Les "grid girls", ces jolies filles légèrement vêtues qui "animaient" les courses de Formule 1 en indiquant l'emplacement des voitures sur le circuit, ne seront bientôt plus présentes sur la grille de départ.
C'est le nouveau propriétaire de la Formule 1, Liberty Media, qui l'a annoncé dans un communiqué mercredi 31 janvier. Jugeant cette tradition qui objectifie le corps des femmes en "contradiction des normes actuelles", le groupe a fait savoir que le Grand Prix, qui se tiendra fin mars en Australie, se fera sans la présence des grid girls.
La présence de jeunes femmes choisies pour leur plastique "ne correspond pas aux valeurs défendues par notre marque et est clairement en contradiction avec les normes sociétales actuelles", explique Liberty Media. "Nous avons tout au long de la saison 2017 observé un certain nombre de domaines dans lesquels nous pouvions faire évoluer la discipline. Employer des 'grid girls' a toujours été un élément de base de la F1, mais nous estimons que cette coutume ne fait pas écho à nos valeurs. Nous ne pensons pas que cette pratique soit appropriée ou pertinente pour la F1 et ses fans, anciens comme nouveau à travers le monde."
Si le glas de la tradition sexiste des "grid girls" est effectivement une bonne nouvelle, faut-il pour autant en conclure que la Formule 1 sera désormais un sport paritaire et respectueux de l'égalité femmes-hommes ?
Ce serait aller trop vite en besogne. Quasiment exclusivement masculine, la Formule 1 n'admet que rarement des femmes en son sein. Théoriquement pourtant, la Fédération Internationale de l'Automobile (FIA) les autorise à prendre le volant, et ce dans toutes les catégories. Dans les faits, c'est autre chose. Dans l'histoire de la Formule 1, seules cinq femmes ont pris le départ de courses.
Considérées comme moins résistantes que les hommes, les femmes pilotes doivent, en plus, faire face à la misogynie de leurs confrères. Dans son livre Fast Life, la pilote Giovanna Amati raconte que lors de son passage dans le championnat italien de Formule 3, elle devait souvent changer la décoration de sa voiture. "Comme ça, les autres gars ne pouvaient pas m'identifier d'une course à l'autre. Pour eux, c'était inconcevable d'être battus par une femme. Ils préféraient souvent provoquer un accident que de me voir les dépasser."

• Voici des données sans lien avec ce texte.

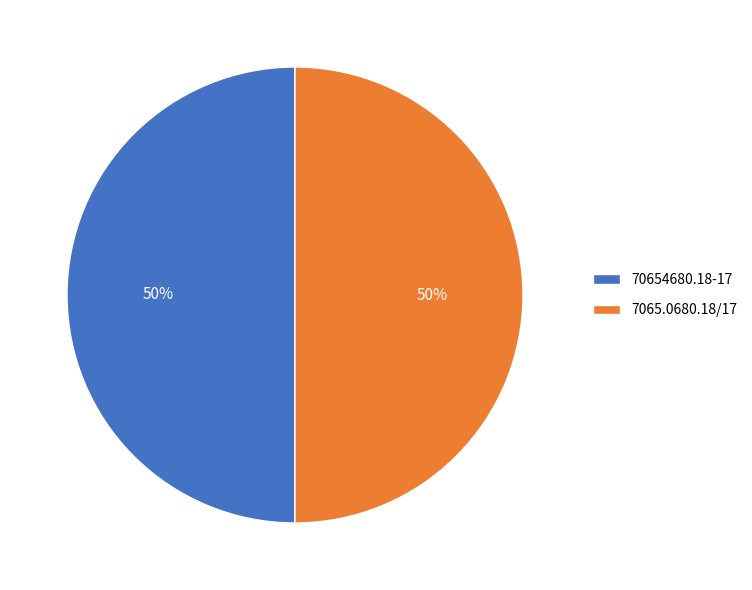

What percentage is the 7065.0680.18/17 slice, to the nearest percent?

50%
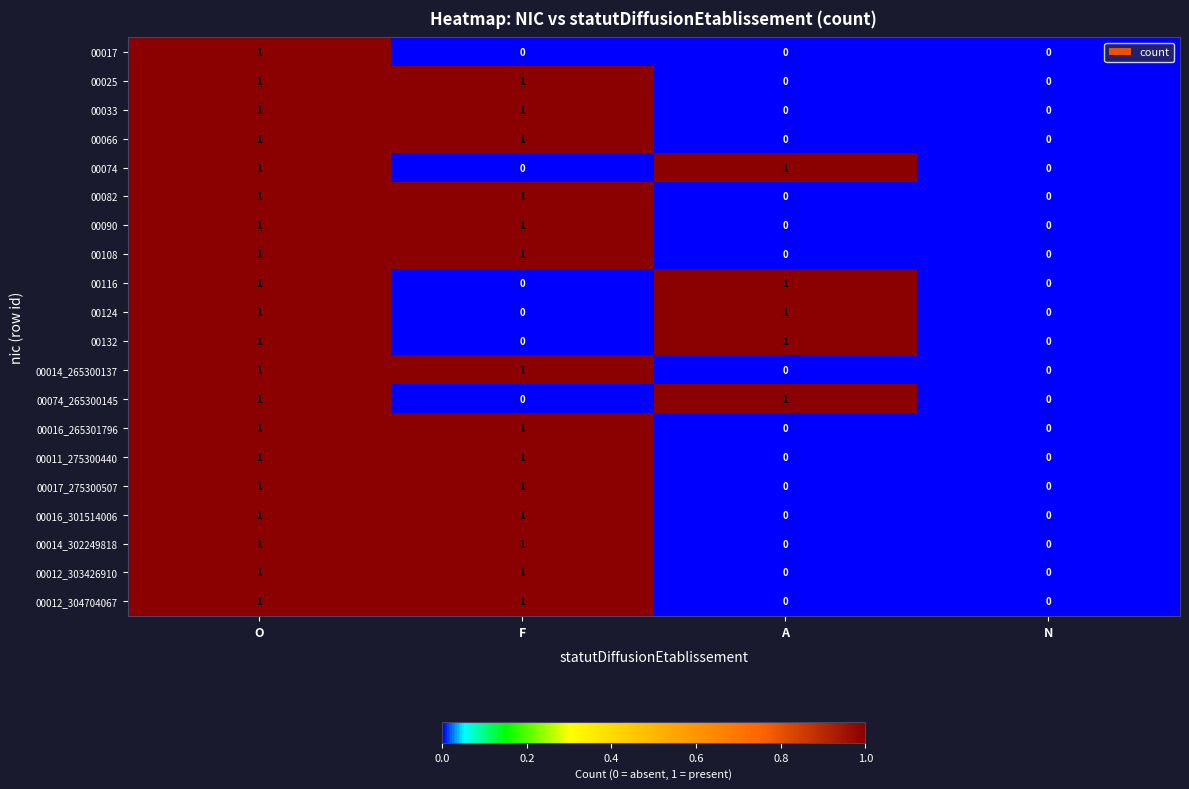

Count the 00074_265300145 values in the range 0 to 1.

4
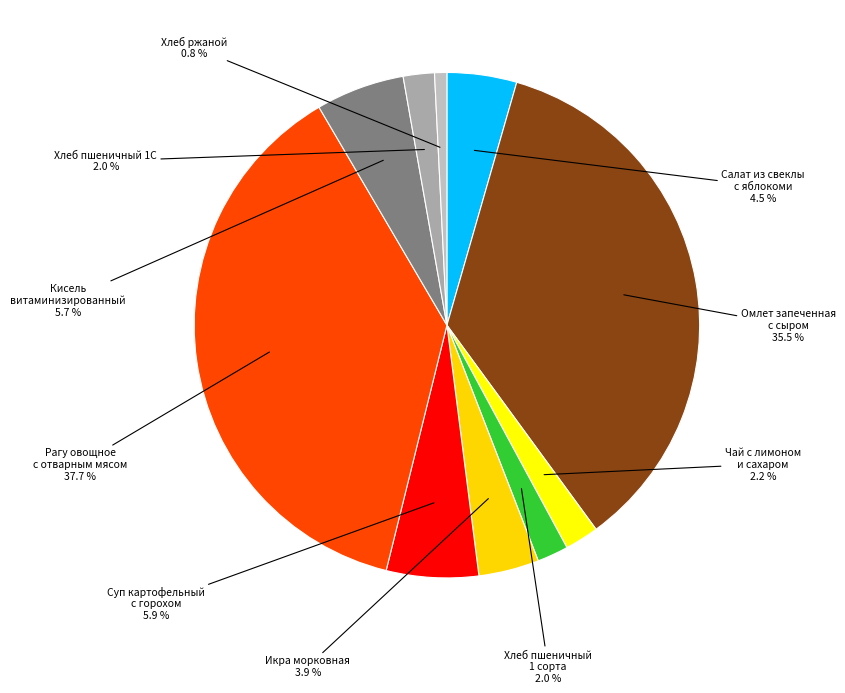

To the nearest percent, what is the difference between the largest and smallest slice percentages?

37%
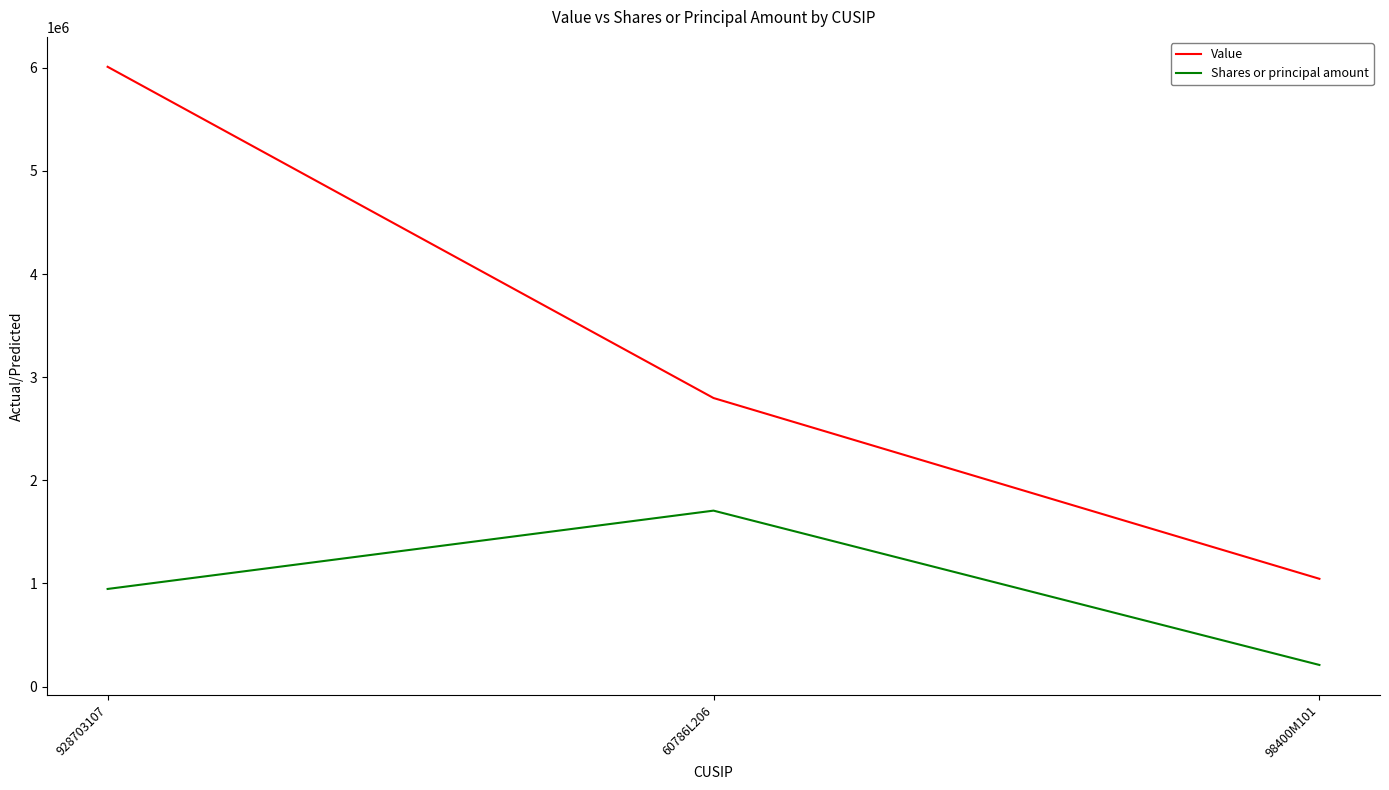

Count the number of categories in the chart.

3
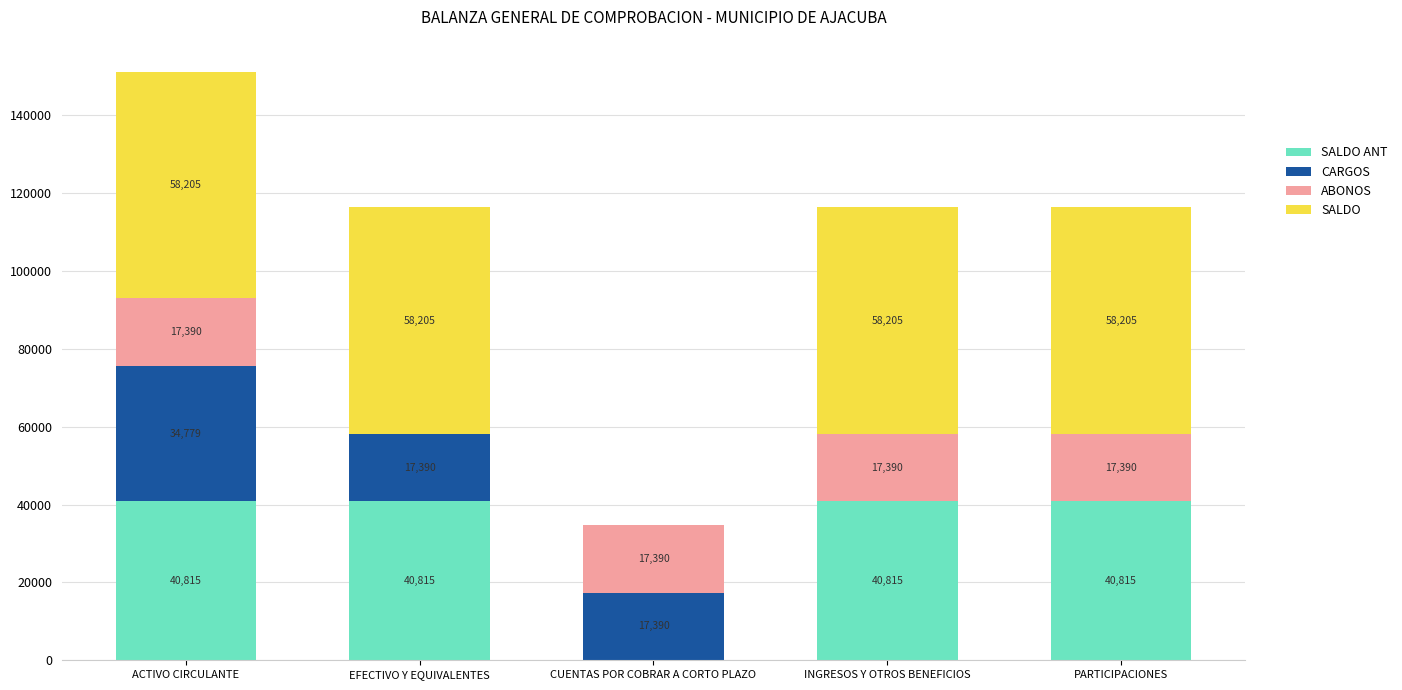

True or false: ABONOS has a value of 6661.1 at ACTIVO CIRCULANTE.

False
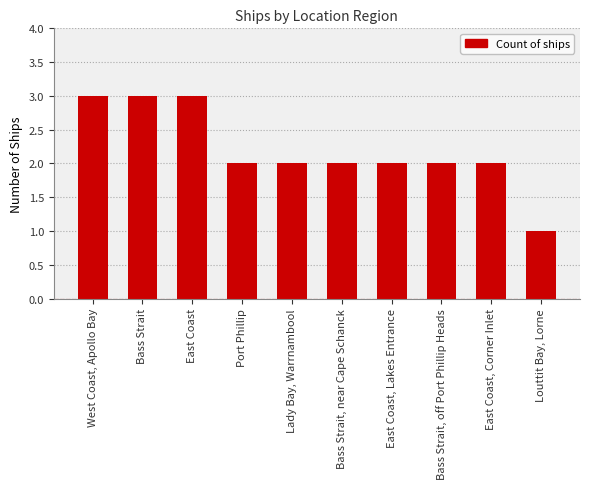

Approximately how many times larger is the value at West Coast, Apollo Bay compared to Bass Strait, off Port Phillip Heads?

1.5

En 2005, le Britannique Jenson Button déclarait dans une interview accordée au magazine FHM qu'une "fille à gros seins ne serait vraiment pas bien installée dans le baquet de la F1. Et les mécaniciens n'arriveraient pas à se concentrer. Mettez-vous à la place de celui qui doit attacher la ceinture de sécurité..."
Ahurissants de sexisme, ces propos sont malheureusement légion dans le monde de la Formule 1. Et proférés, en premier lieu, par les sponsors et les patrons d'écuries eux-mêmes, qui rechignent à confier un de leurs bolides à des femmes qui ne répondraient pas à certains critères physiques. Dans son livre The Pits : The Real World of Formula One, la journaliste Beverley Turner raconte un hallucinant dîner avec deux patrons de Mercedes en 2004. Relaté par France Info, les propos tenus par les deux pontes au sujet de l'absence de femmes pilotes a de quoi faire bondir : "Nous avons d'excellentes pilotes, très talentueuses. Le problème, Beverley, c'est qu'elles ne sont pas... comment dire... très jolies. Elles sont fortes, elles sont rapides. Mais elles ne sont pas jolies. Plutôt moches même. On dirait des hommes", aurait dit l'un des deux hommes.